Por Fabricio Pereira da Silva | Publicado em Latinoamérica21| 27 DE MAIO DE 2022 POR ISADORA ATTAB
Um brasileiro que se descobriu latino-americano
O último grande intérprete do Brasil
Para entender a formação do Brasil segundo Darcy, é fundamental entender que os encontros (consentidos ou não) entre portugueses e indígenas formaram aquele primeiro “homem nada”. Os filhos desses encontros não podiam se identificar como os indígenas que eles desprezavam, nem como os portugueses que os desprezavam.
Essa “ninguendade” que é o “brasilíndio” recebeu mais tarde a contribuição de outra “ninguendade”: os descendentes dos negros escravizados. Desafricanizados pela escravidão, “ou eram brasileiros ou não eram nada, já que a identificação com o índio, com o africano ou com o brasilíndio era impossível”.
Assim foi se formando uma nova identidade: o brasileiro. Um povo novo que não compartilhava do passado europeu, que não tinha em seu presente uma repetição atrasada do passado europeu, e que desse modo só poderia ter um novo futuro. Darcy entendia a história a partir de desenvolvimentos múltiplos. Um deles era exatamente a civilização brasileira em formação, parte de uma civilização latino-americana também em formação.
Toda a violência da história brasileira forjou para Darcy algo belo, mas atravessado por contradições. Darcy nos lembrava que somos filhos da violência, descendentes de escravos e de senhores de escravos, “carne da carne daqueles pretos e índios supliciados” e ao mesmo tempo “a mão possessa que os supliciou”. “A doçura mais terna e a crueldade mais atroz aqui se conjugaram para fazer de nós a gente sentida e sofrida que somos e a gente insensível e brutal, que também somos”.
Porém, tanta violência poderia ser superada no processo de construção da “Nova Roma tropical” que seriam o Brasil e a América Latina, aquela “nova civilização mestiça e tropical, orgulhosa de si mesma.
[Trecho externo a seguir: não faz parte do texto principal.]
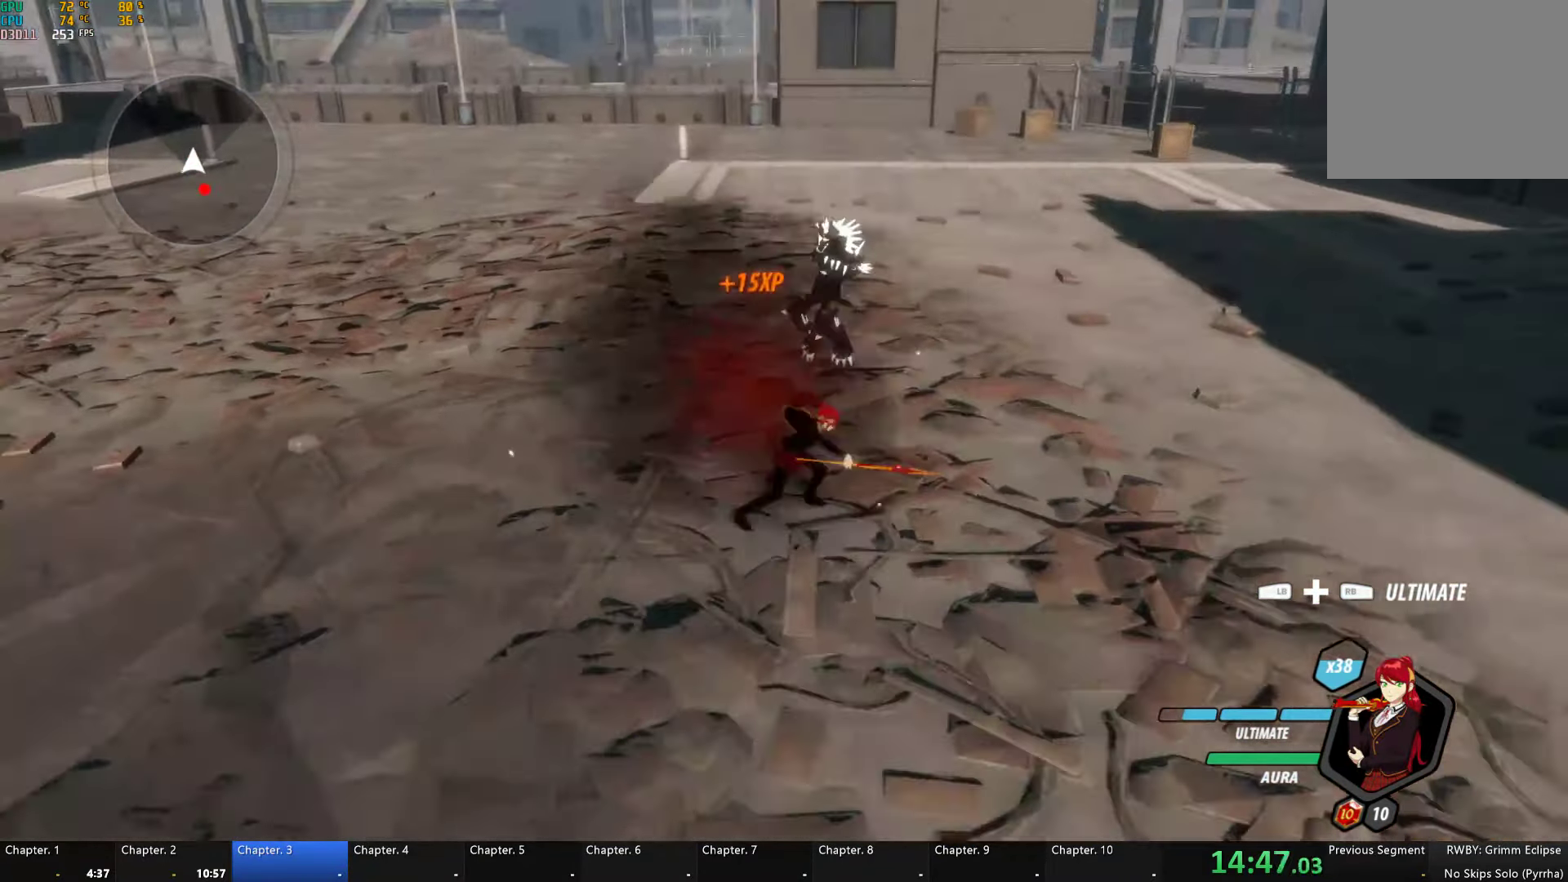
{"buttons": ["Y", "L1"], "left_stick": "down", "right_stick": "center", "events": [[16, "L1", "down"], [33, "A", "up"], [66, "Y", "down"], [100, "B", "down"], [133, "Y", "up"], [166, "L1", "up"], [183, "B", "up"], [233, "A", "down"], [250, "A", "up"], [250, "L1", "down"], [266, "Y", "down"], [316, "B", "down"], [366, "Y", "up"], [383, "B", "up"], [383, "L1", "up"], [383, "left_stick", "down"], [416, "A", "down"], [433, "L1", "down"], [450, "A", "up"], [483, "Y", "down"]]}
Mais alegre, porque mais sofrida. Melhor, porque incorpora em si mais humanidades. Mais generosa, porque aberta à convivência com todas as raças e culturas e porque assentada na mais bela e luminosa província da Terra”.
Darcy faleceu considerando-se derrotado: “tentei alfabetizar as crianças brasileiras, não consegui. Tentei salvar os índios, não consegui. Tentei fazer uma universidade séria e fracassei. Tentei fazer o Brasil desenvolver-se autonomamente e fracassei”. Mas acrescentava: “os fracassos são minhas vitórias. Eu detestaria estar no lugar de quem me venceu”. Se vivo estivesse, se sentiria no Brasil atual ainda mais derrotado – e ainda mais feliz por não estar no lugar dos que o venceram.
Ainda que alguns de seus usos de noções como a mestiçagem e a civilização possam ser criticados (e o são), a visão de Darcy sobre o Brasil e nossa região permite projetar algum futuro, que seja nosso. Que um resgate da utopia de Darcy seja uma das bases da retomada de nossa esperança em dias melhores, e que seu centenário em 2022 seja comemorado como a lembrança de que este país e esta região ainda podem sonhar com um futuro luminoso.